The Coast News Group
Olympic skateboarder Bryce Wettstein, right, with a legend of the sport, Bruce Logan, at the California Surf Museum in Oceanside last week. Photo by Chris Ahrens

Rolling on wheels of future past

On Wednesday, Oct. 19, 18-year-old wonder woman, surfer/skater, philosopher queen, singer/songwriter Bryce Wettstein became California Surf Museum’s latest “Making Waves” inductee.

Bryce, as many of you realize, skated for the United States in the 2020 Tokyo Olympics (held in 2021). While she is a brilliant surfer and the top-ranked woman skateboarder in the country, she is far more than that.

She is a mentor who without saying a word makes us want to be better versions of ourselves. This, she does by simply being joyful and open, and pulling off difficult surf and skate moves, effortlessly, with a great smile and equally great style.

Her message is more direct in her music. Once you get beyond her uplifting melodies, Bryce’s songs, somehow soft and powerful, simple and complex all at the same time turn out to be a matrix of meaning.

Consider the lyrics to her song “Extraordinary”: “When you have something you think is nothing/Nothing never comes from something/You are everything in your story, and that’s what makes you extraordinary.”

Talent and kindness gift wrapped in a humble, appreciative, attractive package. What were you doing at 18?  (I’ll spare you my wasted youth stories and move on.)

Bryce credits family: father, Max; mother, Donna; younger sister, Summer, and those who first laid down the tracks she follows in her chosen sports for her success.

While her music reveals traces of islanders Jack Johnson and Israel Kamakawiwo’ole, her skating is apparently influenced by freestyle genius Rodney Mullen and local skaters like Steve Caballero and her neighbor, Tony Hawk.

A small crowd has gathered to hear Bryce tell her story and sing her songs. Later that evening she pauses to speak with Bruce Logan before realizing that he is someone whose skateboarding can be traced to the sport’s steel-wheeled, two-by-four origins.

Logan, who is a two-time world skateboarding champion and the first inductee to the Skateboarding Hall of Fame, invented many of the basic tricks, the nose wheelie, and the space walk among them, that Bryce and her peers still use today when skating freestyle.

When I mentioned to Bryce that Bruce had changed the world with his skating, he turned to her and said, “Now, it’s your turn.” Contemplating that possibility, Bryce thanked Bruce and said, “Okay, I’m gonna try hard, for you.”

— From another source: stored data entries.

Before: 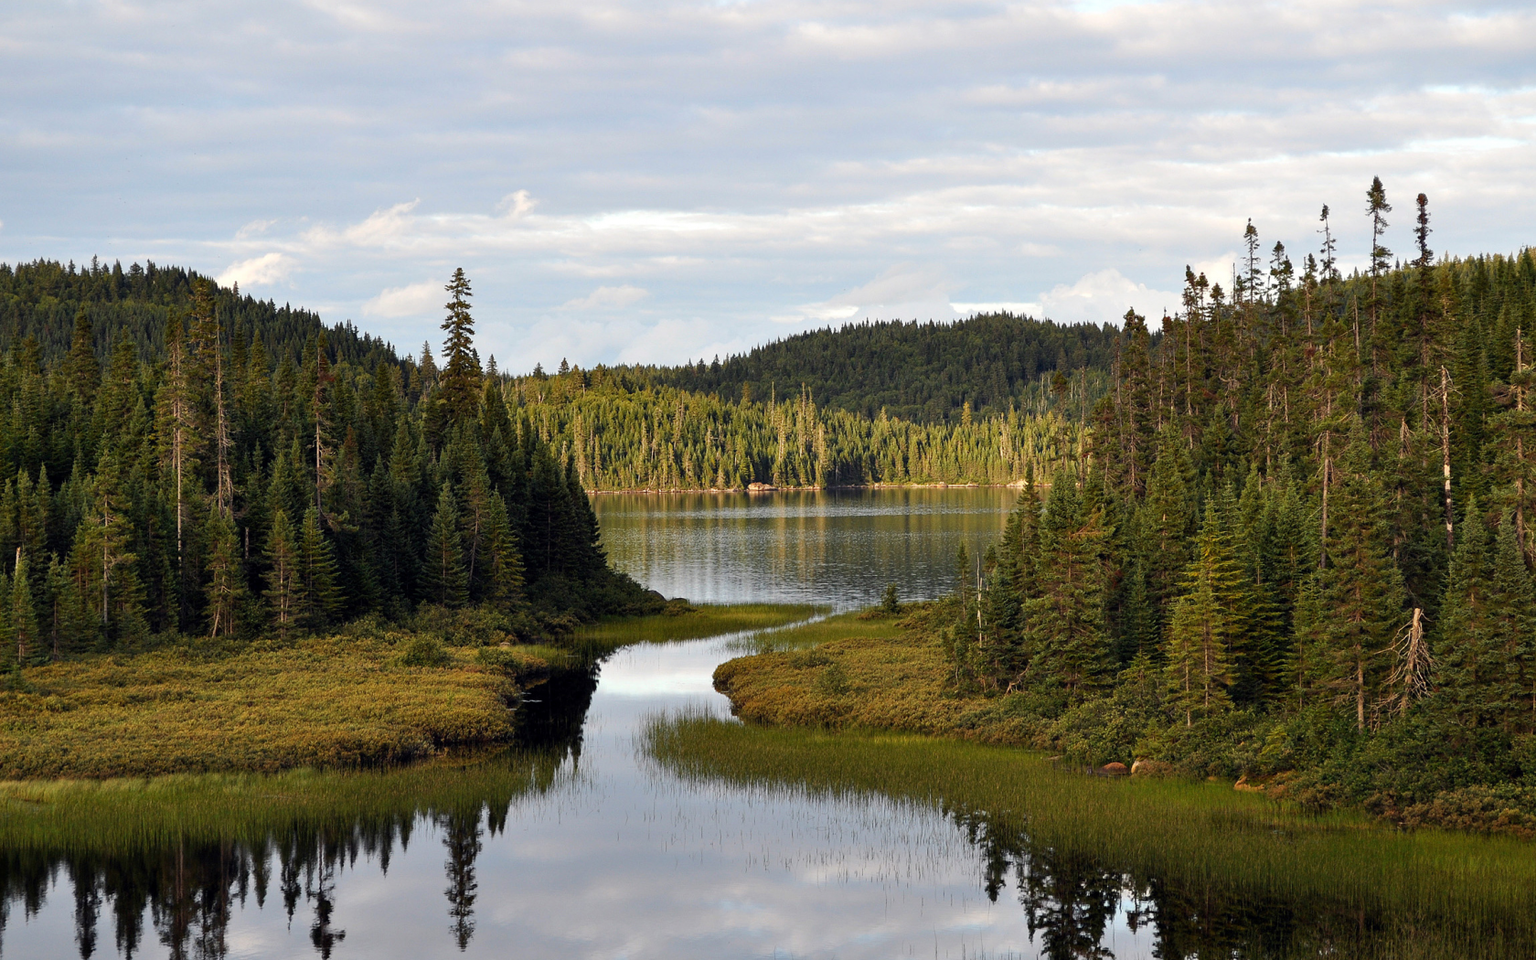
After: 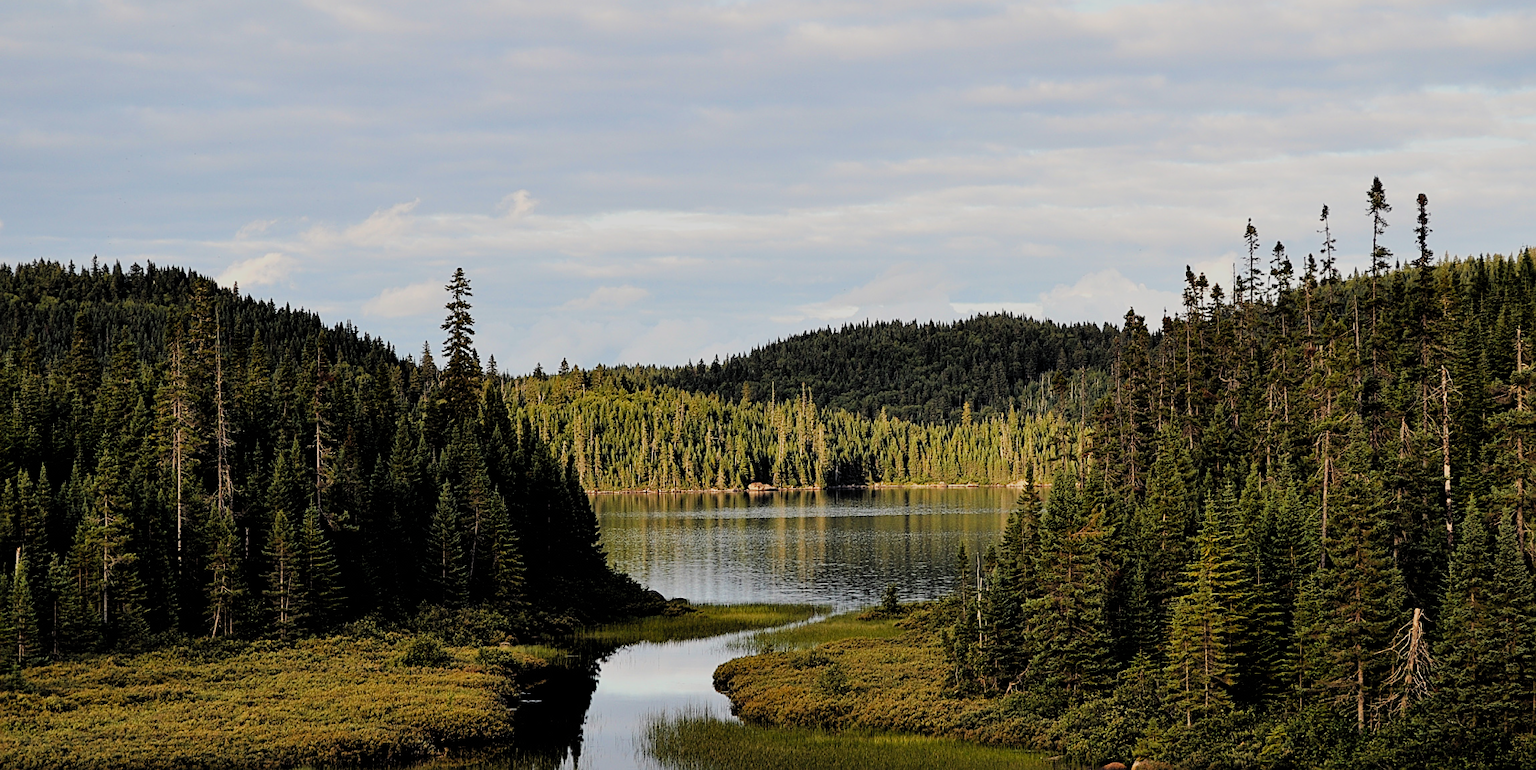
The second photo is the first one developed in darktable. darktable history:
crop: bottom 19.644%
sharpen: on, module defaults
filmic rgb: black relative exposure -4.58 EV, white relative exposure 4.8 EV, threshold 3 EV, hardness 2.36, latitude 36.07%, contrast 1.048, highlights saturation mix 1.32%, shadows ↔ highlights balance 1.25%, color science v4 (2020), enable highlight reconstruction true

Over five decades separate a legend and a future legend of the sport of skateboarding. A blink of an eye really when you consider how fast these two have rolled.

I would never presume to give advice to an organization so well run as the California Surf Museum. But please pardon my making this one suggestion: a Big Wednesday event featuring the Logan family.

Known collectively as “The First Family of Skateboarding,” composed of mother, Barbara (RIP), Skateboarding Hall of Famers Brian, Bruce and Robin Logan, along with Brad, who was sure to be the next superstar in the family before skateboarding crashed in the late ’70s.

This family once ruled the skate world while operating Logan Earth Ski, a skateboard company that was among the top skateboard manufacturers in the world.

Most every great skater from the past, including legends Tony Alva and Jay Adams, were part of the Logan team at one time. The Logans have many stories that are well worth hearing.

I’ll bet that with a little coaxing we could even convince Bryce to play some of her magical songs.